Часть 31 из 67 В начало
Для доступа к библиотеке пройдите авторизацию
— Эк вы, разбойнички! — задорно подмигнул им вмиг повеселевший Степанко. — Ты, Феклуша, дай парнишкам мягкого хлебца-ярушничка да калины.
Хлебосольная, любившая детей Феклуша забегала по избе, захлопотала. Она щедро угостила казачат пахучими грибными пирожками. Но сладкой калины она в тот день не парила, а за смородиной нужно было лезть в подполье. Тогда Феклуша порылась в шкафчике и достала ребятам изрядный кусок сахара. Глазенки у казачат округлились и засверкали от этого недоступного им лакомства.

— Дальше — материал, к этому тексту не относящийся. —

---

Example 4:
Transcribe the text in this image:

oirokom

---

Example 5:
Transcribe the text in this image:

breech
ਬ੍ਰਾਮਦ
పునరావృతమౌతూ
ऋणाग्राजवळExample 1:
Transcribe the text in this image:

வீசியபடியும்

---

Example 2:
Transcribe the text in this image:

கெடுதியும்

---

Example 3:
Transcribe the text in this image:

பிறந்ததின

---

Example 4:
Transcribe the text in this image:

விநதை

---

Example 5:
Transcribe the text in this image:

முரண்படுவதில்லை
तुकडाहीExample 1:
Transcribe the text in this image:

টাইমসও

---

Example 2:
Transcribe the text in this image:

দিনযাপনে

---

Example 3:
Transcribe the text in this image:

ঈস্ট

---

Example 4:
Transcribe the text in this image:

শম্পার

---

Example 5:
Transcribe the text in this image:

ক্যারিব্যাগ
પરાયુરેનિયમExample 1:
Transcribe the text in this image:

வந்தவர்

Проводив довольных угощением парнишек, Феклуша принесла из сеней сельницу и принялась сеять муку, заводить тесто на завтра. Степанко подкрался сзади и ухватил ее за крутые бедра:
— Сходи-ко, женка, к Родиону Кольцову, пусть поторопится прийти, дело к нему есть неотложное.
— А то бы завтра уж? — выскользнула из мужевых объятий Феклуша.
— Как бы не поздно было.
Степанко вспомнил разговор с Ивашкой в Мунгатовом улусе. Киргиз — уж и дикий он — закипятился тогда, рассвирепел, и нет на него никакой надежды, что не вылепит прямо в лицо воеводе про ту пищаль Родионову. Надо, чтоб Родион сам перетолковал с Ивашкой.

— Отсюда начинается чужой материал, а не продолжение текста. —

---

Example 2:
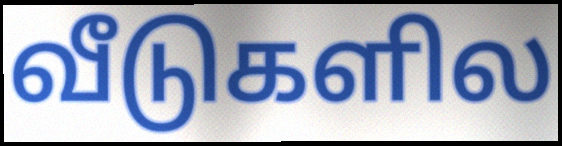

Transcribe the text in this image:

வீடுகளில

Долго поджидал Степанко свою женку, полкувшина вина выпил. И когда она вошла в горницу сказать ему, что Родиона дома нет, что его и не сыщешь на праздник, говорить-то уже было некому: Степанко похрапывал на лавке у оловянного ковша с квасом.

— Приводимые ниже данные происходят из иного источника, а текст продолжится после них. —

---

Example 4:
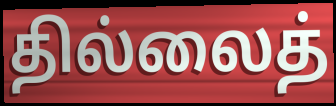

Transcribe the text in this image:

தில்லைத்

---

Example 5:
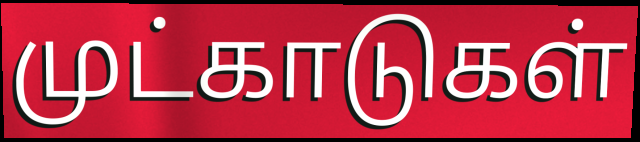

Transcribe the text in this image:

முட்காடுகள்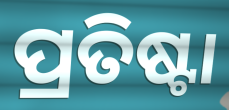
ପ୍ରତିଷ୍ଟା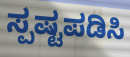
ಸ್ಪಷ್ಟಪಡಿಸಿ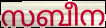
സബീന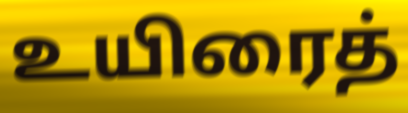
உயிரைத்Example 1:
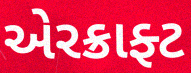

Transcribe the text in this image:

એરક્રાફ્ટ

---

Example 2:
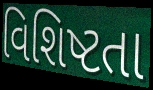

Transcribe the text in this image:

વિશિષ્ટતા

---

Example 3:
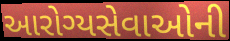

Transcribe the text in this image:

આરોગ્યસેવાઓની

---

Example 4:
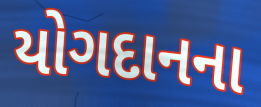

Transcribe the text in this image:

યોગદાનના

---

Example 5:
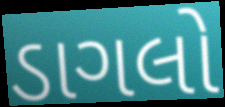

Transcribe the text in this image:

ડાગલો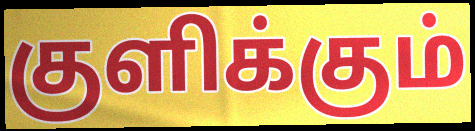
குளிக்கும்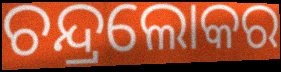
ଚନ୍ଦ୍ରଲୋକର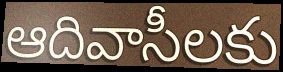
ఆదివాసీలకు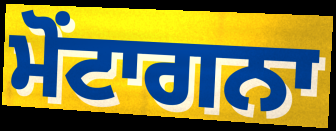
ਮੋਂਟਾਗਨਾ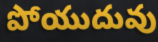
పోయుదువు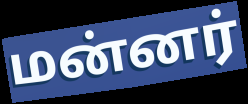
மன்னர்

— Горюшко ты мое горькое, — всплакнула над ним Феклуша. И был ей и дорог этот старый и слабый человек, и все-таки не люб. Он всегда понимал ее, не бил смертно, как другие мужики бьют своих женок, заботился о ней. Да разве женке одна забота нужна — ей более всего тайной ласки мужской надобно, иначе не женка она, а корова, что только раз в году к быку просится. И Феклуша, не жалеючи, разом отдала бы все свое богатство, всю доброту мужеву за бессонные ночи в курной избе или в шалаше, да с Куземкой.
А Куземко чужой ей стал. То ли уж не по нраву пришлась она ему тугим да белым телом своим — где еще сыщет он такое дородство! — или нашел себе другую. Феклуша не пожалела бы ни ее, ни себя. Пусть потом делают с ней, что хотят, но соперницу она не пощадит. Уж если и не Феклушин Куземко, то тогда и ничей.
Назавтра весь день Степанко не поднимался с постели. Стонал, охал, закатывая отекшие глаза, пятернею за сердце хватался. Феклуша услужливо подносила ему забористого рассола, подносила водку. Степанко белыми, как холст, губами нашептывал:
— Ввек к вину не притронусь. Гори оно синим огнем!..
Но к ночи понемногу — чарка за чаркой — опять набрался и снова турнул Феклушу за Родионом. Занозой засевшая в его мозгу мысль об атамановой великой вине не давала Степанке покоя. Не очень любил он Родиона, даже напротив — не одобрял его буйства, многих дерзких шалостей и рискованных поступков, однако зла ему не желал, особенно такого, как жестокая кара за измену государю.
И на сей раз Родиона не было дома, и вообще он уже которую ночь отирается черт-те где, не приходит в семью. Наказав Родионовой молчаливой и смирноглазой, не раз битой жене, что если муж у нее вдруг сыщется ненароком, то пусть непременно завернет к Степанке Коловскому, Феклуша дала себе слово не бегать более за ним.
На третьи сутки, проспавшись, Степанко сам отправился к атаману. И Степанке сразу же повезло: он застал Родиона дома, в просторной, прокуренной табаком избе. Но тот, как и следовало ожидать, был изрядно пьян. Сидя на голом полу в одних исподниках, в опорках, атаман в бочонке с солеными огурцами, которыми он любил закусывать, купал здоровенного старого кота. Кот захлебывался, извивался, как змея, и пронзительно кричал, стараясь покрепче вцепиться когтями в хозяина. Из глубоко прорезанных полос на крупных руках и отекшем лице Родиона стекала и капала на исподники алая кровь.
Родионова женка, опершись на ухват, с тоскою и страхом поглядывала на привычные ей дикие забавы пьяного мужа. А пятилетний сын смотрел на отца, свесив лохматую голову с полатей, и хохотал раскатисто, как взрослый. Его веселила придуманная отцом игра, в которую и сам бы он поиграть не прочь, да боялся драчливого кота.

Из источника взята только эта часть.